RECORDS below:

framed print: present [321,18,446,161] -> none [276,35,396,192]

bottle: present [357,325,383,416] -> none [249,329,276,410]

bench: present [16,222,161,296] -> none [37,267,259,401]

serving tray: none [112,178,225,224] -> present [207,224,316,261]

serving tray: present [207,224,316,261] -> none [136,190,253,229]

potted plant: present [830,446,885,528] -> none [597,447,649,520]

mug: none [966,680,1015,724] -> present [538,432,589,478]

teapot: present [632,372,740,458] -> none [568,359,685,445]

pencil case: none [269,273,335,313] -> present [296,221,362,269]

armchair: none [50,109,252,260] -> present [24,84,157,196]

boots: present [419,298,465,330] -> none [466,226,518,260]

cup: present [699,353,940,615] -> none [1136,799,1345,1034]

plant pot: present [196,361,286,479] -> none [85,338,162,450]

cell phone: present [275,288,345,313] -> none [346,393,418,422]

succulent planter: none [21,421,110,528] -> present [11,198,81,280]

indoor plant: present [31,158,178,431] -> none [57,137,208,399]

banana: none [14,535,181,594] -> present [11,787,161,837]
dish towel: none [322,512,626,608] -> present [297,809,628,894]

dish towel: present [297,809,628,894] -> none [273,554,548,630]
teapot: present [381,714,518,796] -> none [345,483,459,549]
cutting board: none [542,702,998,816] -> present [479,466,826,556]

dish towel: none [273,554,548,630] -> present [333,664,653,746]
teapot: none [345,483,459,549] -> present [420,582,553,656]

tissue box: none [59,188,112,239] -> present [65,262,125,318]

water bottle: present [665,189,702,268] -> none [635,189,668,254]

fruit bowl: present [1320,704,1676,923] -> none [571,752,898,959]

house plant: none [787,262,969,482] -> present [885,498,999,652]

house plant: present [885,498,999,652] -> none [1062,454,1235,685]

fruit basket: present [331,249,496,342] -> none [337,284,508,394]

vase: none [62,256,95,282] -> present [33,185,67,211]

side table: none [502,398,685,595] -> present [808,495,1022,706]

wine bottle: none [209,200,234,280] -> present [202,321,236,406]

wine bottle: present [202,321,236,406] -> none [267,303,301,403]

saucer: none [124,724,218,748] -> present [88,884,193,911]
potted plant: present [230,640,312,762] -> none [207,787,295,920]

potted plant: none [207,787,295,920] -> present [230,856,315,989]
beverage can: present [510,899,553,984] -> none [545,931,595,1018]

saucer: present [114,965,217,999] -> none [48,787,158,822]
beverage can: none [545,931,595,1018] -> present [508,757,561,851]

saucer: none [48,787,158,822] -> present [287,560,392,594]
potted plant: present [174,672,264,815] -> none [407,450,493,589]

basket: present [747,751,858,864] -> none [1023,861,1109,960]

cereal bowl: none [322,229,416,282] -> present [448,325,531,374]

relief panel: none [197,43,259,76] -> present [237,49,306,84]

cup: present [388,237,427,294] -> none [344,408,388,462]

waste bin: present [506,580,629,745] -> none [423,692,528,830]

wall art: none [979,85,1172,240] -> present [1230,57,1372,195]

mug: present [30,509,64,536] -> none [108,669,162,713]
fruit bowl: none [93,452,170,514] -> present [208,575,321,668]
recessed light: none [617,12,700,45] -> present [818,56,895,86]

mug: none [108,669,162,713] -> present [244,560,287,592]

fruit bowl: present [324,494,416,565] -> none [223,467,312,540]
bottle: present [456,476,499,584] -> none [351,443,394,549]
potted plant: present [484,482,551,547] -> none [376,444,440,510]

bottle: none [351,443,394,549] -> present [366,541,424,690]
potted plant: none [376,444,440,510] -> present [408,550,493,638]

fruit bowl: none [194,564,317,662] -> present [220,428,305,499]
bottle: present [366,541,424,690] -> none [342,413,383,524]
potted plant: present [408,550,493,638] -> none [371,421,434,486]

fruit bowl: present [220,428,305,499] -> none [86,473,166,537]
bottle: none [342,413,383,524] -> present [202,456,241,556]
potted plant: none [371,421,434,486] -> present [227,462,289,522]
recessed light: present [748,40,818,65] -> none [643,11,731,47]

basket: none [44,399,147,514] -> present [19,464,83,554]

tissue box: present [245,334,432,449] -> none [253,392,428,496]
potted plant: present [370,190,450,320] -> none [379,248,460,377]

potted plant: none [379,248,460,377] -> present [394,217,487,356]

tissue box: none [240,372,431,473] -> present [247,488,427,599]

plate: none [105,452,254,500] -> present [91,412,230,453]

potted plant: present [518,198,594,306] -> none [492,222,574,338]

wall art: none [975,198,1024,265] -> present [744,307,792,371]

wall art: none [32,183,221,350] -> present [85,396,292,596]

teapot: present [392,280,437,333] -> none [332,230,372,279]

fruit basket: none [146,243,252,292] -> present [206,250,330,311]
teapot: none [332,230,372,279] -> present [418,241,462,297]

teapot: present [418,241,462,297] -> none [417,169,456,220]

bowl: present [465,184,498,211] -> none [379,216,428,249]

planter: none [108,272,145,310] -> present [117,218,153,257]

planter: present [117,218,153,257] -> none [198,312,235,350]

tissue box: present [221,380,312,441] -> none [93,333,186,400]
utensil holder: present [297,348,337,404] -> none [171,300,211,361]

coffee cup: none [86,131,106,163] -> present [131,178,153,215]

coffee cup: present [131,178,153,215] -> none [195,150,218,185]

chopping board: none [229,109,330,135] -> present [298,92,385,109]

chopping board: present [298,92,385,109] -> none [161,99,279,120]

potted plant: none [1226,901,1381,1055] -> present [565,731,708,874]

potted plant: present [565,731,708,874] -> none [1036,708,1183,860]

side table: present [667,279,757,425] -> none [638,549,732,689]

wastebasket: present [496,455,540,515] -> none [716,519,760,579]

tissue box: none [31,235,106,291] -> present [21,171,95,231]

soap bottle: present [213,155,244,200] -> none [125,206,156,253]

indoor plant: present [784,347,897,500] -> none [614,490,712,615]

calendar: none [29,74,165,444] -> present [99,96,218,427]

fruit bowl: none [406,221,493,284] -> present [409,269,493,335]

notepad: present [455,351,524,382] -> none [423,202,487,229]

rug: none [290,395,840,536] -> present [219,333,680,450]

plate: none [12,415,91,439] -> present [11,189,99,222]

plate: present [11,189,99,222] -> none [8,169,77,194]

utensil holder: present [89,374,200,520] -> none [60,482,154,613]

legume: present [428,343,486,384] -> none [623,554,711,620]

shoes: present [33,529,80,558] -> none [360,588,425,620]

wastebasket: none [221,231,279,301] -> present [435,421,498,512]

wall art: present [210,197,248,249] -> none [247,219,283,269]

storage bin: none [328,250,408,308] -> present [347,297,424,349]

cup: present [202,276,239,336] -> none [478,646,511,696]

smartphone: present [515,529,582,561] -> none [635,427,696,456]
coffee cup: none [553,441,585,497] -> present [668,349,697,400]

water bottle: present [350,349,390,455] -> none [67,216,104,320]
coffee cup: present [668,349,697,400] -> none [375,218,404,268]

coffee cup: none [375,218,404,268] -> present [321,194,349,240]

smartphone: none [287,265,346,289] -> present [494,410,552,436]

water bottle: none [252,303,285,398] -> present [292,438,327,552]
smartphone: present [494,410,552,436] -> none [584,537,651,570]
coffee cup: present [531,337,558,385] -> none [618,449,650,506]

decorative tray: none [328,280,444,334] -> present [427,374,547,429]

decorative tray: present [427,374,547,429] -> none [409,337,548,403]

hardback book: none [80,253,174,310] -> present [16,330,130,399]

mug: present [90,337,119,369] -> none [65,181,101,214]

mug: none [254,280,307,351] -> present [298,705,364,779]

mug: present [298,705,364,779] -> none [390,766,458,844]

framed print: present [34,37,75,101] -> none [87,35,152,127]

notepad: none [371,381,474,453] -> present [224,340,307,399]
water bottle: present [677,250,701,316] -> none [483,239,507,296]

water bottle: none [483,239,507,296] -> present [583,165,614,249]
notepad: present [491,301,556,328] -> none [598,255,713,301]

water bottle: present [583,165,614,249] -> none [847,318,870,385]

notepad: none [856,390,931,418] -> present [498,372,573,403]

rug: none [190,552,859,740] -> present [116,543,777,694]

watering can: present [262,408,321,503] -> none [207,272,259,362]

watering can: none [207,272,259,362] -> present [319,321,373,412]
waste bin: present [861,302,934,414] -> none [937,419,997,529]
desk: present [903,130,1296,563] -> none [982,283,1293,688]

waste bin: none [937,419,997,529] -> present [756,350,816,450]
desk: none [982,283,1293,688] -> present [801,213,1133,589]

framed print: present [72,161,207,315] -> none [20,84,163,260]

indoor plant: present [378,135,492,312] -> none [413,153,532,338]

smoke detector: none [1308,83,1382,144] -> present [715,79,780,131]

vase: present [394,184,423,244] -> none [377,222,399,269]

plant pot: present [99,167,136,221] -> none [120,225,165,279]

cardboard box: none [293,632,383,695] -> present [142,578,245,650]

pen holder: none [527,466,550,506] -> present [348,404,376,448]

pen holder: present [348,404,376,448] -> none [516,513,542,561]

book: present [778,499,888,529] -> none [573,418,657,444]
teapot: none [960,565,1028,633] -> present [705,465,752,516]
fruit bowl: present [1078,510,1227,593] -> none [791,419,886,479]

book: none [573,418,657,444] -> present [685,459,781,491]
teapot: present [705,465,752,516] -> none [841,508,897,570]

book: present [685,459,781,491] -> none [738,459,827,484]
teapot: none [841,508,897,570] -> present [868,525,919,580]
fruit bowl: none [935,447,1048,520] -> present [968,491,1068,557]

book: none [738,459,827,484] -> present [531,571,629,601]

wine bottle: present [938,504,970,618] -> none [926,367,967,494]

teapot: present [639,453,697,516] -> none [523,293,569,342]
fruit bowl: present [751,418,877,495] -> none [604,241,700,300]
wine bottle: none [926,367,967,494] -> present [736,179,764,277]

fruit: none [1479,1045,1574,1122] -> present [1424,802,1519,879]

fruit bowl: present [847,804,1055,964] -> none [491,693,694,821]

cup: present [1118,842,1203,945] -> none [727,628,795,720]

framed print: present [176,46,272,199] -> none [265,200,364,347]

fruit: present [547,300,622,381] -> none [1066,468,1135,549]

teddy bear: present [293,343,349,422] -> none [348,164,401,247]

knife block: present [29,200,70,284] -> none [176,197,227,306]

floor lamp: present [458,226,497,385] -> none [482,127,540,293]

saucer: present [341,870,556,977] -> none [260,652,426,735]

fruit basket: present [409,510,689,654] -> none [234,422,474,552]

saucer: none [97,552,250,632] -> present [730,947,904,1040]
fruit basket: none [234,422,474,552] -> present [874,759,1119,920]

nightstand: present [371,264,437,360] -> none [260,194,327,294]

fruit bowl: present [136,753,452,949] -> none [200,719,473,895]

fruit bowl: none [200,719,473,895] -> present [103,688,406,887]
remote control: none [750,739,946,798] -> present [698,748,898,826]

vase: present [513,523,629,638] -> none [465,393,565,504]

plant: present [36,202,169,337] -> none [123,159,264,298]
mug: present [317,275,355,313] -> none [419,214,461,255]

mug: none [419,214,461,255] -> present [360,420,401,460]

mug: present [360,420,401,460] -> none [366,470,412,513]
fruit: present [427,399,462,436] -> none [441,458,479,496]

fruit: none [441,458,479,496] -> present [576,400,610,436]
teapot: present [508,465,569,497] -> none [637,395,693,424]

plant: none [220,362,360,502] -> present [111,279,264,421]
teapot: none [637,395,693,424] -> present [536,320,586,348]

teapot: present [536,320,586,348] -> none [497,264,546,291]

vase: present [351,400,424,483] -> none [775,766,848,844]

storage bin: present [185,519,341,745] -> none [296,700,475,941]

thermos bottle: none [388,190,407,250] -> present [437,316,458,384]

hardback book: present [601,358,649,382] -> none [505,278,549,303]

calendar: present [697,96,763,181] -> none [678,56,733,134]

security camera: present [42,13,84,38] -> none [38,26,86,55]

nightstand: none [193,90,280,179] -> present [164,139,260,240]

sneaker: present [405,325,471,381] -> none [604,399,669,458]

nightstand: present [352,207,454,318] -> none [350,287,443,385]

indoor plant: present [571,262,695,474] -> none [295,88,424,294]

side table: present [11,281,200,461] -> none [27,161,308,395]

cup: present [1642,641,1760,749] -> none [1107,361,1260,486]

End of RECORDS.

Please transcribe the data above without changes, from its first line to its "armchair: none [50,109,252,260]" line, and leave out anything past that.

• _REPLY TO THE TASK_
framed print: present [321,18,446,161] -> none [276,35,396,192]

bottle: present [357,325,383,416] -> none [249,329,276,410]

bench: present [16,222,161,296] -> none [37,267,259,401]

serving tray: none [112,178,225,224] -> present [207,224,316,261]

serving tray: present [207,224,316,261] -> none [136,190,253,229]

potted plant: present [830,446,885,528] -> none [597,447,649,520]

mug: none [966,680,1015,724] -> present [538,432,589,478]

teapot: present [632,372,740,458] -> none [568,359,685,445]

pencil case: none [269,273,335,313] -> present [296,221,362,269]

armchair: none [50,109,252,260] -> present [24,84,157,196]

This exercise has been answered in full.